Tether announced today that it liquidated the loan to the crypto lending company Celsius. The stablecoin issuer didn’t specify the dollar value of the loan but said that it managed to settle up with the crypto lender without having to incur any losses. The company’s announcement reads:
“This process was carried out in a way to minimize as much as possible any impact on the markets and in fact, once the loan was covered, Tether returned the remaining part to Celsius as per its agreement. Celsius position has been liquidated with no losses to Tether.”
Tether says it liquidated a loan that essentially minimized the market impact. Celsius ran into trouble last month when it tried to pause the customer withdrawals from the platform and stabilize the liquidity which took out the overcollateralized loan from Tether denominated in BTC. Tether said that it had no exposure to Celsius apart from the investment made out of Tether equity for the company. Tether is the company behind USDT stablecoin which is also the most traded cryptocurrency and the backbone of the economy. Stablecoins are pegged to the US dollar and are very important for the traders because they are used to entering and exiting the trades for other assets without the need to access USD.
Rumors circulated that a chunk of the Tether commercial paper portfolio which along with other assets in the reserves is 85% backed by Asian commercial papers and was traded at a discount of 30%. Tether denied this and said the rumors were fabricated to induce more panic and generate more profits from the stressed market. The state of the Tether reserves was a hot topic for some time now and USDT is supposed to be backed by the US dollars or their equivalent but in the past, critics and regulators questioned what was really in the Tether reserves.

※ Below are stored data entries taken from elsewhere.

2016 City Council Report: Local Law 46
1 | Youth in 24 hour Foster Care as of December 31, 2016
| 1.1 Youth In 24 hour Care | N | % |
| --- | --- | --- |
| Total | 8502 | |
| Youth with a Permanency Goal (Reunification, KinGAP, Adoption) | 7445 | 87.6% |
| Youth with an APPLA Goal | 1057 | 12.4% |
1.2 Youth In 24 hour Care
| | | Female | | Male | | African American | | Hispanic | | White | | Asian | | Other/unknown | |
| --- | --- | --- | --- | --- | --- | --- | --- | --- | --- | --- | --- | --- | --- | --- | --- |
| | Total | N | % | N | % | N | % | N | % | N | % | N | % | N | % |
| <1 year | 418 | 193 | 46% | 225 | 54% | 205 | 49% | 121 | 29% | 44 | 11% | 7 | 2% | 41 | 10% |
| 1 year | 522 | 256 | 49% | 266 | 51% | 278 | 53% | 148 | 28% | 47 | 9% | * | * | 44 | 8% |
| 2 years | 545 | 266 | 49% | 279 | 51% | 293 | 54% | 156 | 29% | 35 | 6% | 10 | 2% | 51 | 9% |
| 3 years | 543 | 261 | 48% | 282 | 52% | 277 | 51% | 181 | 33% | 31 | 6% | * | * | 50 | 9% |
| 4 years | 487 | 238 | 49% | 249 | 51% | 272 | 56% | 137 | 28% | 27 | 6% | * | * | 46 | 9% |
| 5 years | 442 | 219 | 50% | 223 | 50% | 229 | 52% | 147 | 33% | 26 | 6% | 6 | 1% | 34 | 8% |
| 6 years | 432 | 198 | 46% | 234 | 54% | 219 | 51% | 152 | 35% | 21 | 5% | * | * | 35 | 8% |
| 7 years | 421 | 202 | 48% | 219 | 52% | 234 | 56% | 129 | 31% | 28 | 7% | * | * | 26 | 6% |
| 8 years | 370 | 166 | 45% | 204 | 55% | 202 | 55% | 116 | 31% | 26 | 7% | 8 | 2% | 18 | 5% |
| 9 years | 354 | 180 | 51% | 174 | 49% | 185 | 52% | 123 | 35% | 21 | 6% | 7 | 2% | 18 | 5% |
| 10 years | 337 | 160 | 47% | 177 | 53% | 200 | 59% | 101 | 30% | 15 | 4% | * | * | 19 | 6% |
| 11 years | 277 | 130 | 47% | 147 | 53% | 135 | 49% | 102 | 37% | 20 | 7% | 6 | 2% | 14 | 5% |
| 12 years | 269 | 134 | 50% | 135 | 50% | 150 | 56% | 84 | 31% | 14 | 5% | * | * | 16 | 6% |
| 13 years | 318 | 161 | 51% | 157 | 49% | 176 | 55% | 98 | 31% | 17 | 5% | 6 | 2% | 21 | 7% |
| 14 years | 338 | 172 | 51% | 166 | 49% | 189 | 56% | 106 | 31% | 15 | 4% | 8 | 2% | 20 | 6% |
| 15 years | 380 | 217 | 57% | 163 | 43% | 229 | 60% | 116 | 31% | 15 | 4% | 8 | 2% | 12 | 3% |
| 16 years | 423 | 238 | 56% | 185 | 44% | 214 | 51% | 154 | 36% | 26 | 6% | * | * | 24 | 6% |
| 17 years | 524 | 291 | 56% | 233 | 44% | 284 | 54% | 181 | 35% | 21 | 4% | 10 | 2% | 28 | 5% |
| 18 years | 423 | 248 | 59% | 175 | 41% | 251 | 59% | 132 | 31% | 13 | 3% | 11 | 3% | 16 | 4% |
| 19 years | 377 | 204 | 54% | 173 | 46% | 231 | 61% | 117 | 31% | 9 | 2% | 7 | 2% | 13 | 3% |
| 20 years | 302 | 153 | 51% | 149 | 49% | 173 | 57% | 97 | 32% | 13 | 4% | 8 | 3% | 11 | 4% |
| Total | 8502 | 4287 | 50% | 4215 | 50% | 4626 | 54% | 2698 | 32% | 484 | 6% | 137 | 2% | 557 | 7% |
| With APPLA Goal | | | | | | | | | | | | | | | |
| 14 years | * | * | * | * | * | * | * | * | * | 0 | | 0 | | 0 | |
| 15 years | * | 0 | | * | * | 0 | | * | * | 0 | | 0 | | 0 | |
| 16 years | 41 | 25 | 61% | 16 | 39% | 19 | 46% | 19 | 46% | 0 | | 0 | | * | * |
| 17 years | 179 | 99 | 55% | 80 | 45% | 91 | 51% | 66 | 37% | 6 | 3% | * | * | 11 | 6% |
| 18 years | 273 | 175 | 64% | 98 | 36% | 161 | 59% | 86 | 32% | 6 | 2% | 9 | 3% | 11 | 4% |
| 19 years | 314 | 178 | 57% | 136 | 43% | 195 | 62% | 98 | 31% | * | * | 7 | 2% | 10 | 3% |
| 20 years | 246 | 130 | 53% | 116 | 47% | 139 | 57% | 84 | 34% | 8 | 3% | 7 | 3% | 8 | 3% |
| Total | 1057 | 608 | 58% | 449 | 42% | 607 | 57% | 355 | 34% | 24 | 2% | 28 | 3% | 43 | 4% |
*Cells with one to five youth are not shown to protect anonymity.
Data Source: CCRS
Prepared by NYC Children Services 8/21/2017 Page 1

The exposure to a failing crypto company like Celsius raised investor eyebrows in the bear market when plenty of platforms struggled to keep their heads above water. Celsius handled $10 billion in customer assets at one point and mismanaged how it ran the lending platform, executing high-risk leveraged trading strategies and lost $350 million in customer funds. Tether tried to reassure the clients and said that he had no exposure to Celsius other than the loan and that it never will put the integrity of the reserves at risk.